Exercise details - Copy the meeting minutes from "In addition to" down to "Counsel and Secretary).", swapping "apologies" for "regrets".

Given text -
_ _ _ _ _
Note: On 10 April 2012, the Board established the New gTLD Program Committee, comprised of all voting members of the Board that are not conflicted with respect to the New gTLD Program. The Committee was granted all of the powers of the Board (subject to the limitations set forth by law, the Articles of Incorporation, Bylaws or ICANN's Conflicts of Interest Policy) to exercise Board-level authority for any and all issues that may arise relating to the New gTLD Program. The full scope of the Committee's authority is set forth in its charter at http://www.icann.org/en/groups/board/new-gTLD.

A Regular Meeting of the New gTLD Program Committee of the ICANN Board of Directors was held in Buenos Aires, Argentina on 16 November 2013 at 08:00 local time.

Committee Chairman Cherine Chalaby promptly called the meeting to order.

In addition to the Chair the following Directors participated in all or part of the meeting: Fadi Chehadé (President and CEO, ICANN), Chris Disspain, Bill Graham, Olga Madruga-Forti, Erika Mann, Gonzalo Navarro, Ray Plzak, George Sadowsky, Mike Silber, and Kuo-Wei Wu.

Jonne Soininen (IETF Liaison) and was in attendance as a non-voting liaison to the Committee. Heather Dryden was in attendance as an observer to the Committee. Francisco da Silva (TLG Liaison) sent apologies.

Secretary: John Jeffrey (General Counsel and Secretary).

ICANN Executives and Staff in attendance for all or part of the meeting: Akram Atallah (President, GDD); Michelle Bright (Board Support Manager); Allen Grogan (Chief Contracting Counsel); Dan Halloran (Deputy General Counsel); Jamie Hedlund (Advisor to the President/CEO); Elizabeth Le (Senior Counsel); Cyrus Namazi (Vice President, DNS Industry Engagement); David Olive (Vice President, Policy Development); Cassia Oliveira (Manager, Office of the President & CEO); Karine Perset (Senior Director of Board Support); Erika Randall (Counsel); Amy Stathos (Deputy General Counsel); and Christine Willett (Vice President, gTLD Operations).

These are the Minutes of the Meeting of the New gTLD Program Committee, which took place on 16 November 2013.

  1. Consent Agenda
  2. Main Agenda
    1. Open items from the GAC Beijing and Durban Communiqués, including Category 1 & 2 Safeguard Advice
    2. Report on String Confusion Objection Expert Determinations

 

  1. Consent Agenda

  2. The Chair introduced the items on the consent agenda and called for a vote. Chris Disspain moved and George Sadowsky seconded the resolution.

    The Committee then took the following action:

    Resolved (2013.11.20.NG01), the NGPC approves the minutes of the 7 October and 5 November 2013 meetings of New gTLD Program Committee.

    All members of the Committee present voted in favor of Resolution 2013.11.20.NG01. The Resolution carried.

  3. Main Agenda

    1. Open items from the GAC Beijing and Durban Communiqués, including Category 1 & 2 Safeguard Advice

      Chris Disspain provided the Committee with a status update on its efforts to address the Category 1 Safeguard Advice in the GAC's Beijing Communiqué. Chris provided an overview of the proposal the Committee sent to the GAC to address the advice and explained the distinction between the safeguards that would applicable to the Category 1 strings associated with highly regulated industries.
_ _ _ _ _
Data below -
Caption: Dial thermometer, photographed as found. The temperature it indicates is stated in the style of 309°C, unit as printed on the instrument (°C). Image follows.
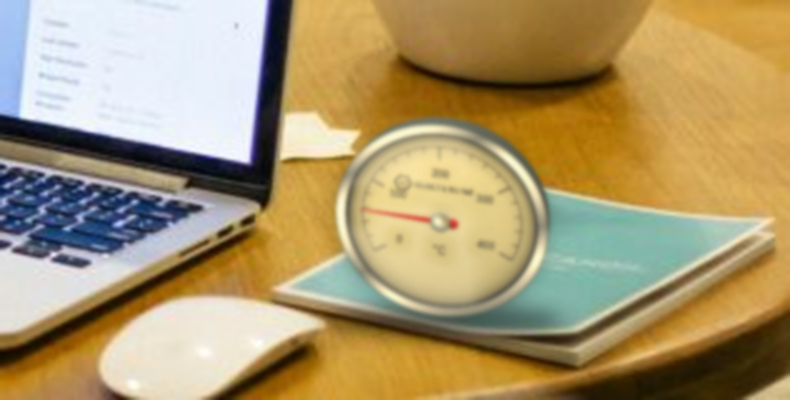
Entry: 60°C
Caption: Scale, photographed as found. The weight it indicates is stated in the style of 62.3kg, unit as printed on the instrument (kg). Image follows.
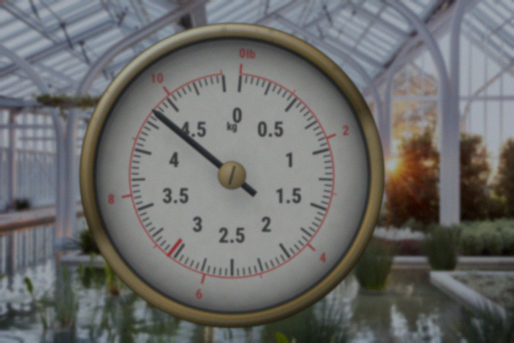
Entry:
_ _ _ _ _
Answer to this problem -
In addition to the Chair the following Directors participated in all or part of the meeting: Fadi Chehadé (President and CEO, ICANN), Chris Disspain, Bill Graham, Olga Madruga-Forti, Erika Mann, Gonzalo Navarro, Ray Plzak, George Sadowsky, Mike Silber, and Kuo-Wei Wu.

Jonne Soininen (IETF Liaison) and was in attendance as a non-voting liaison to the Committee. Heather Dryden was in attendance as an observer to the Committee. Francisco da Silva (TLG Liaison) sent regrets.

Secretary: John Jeffrey (General Counsel and Secretary).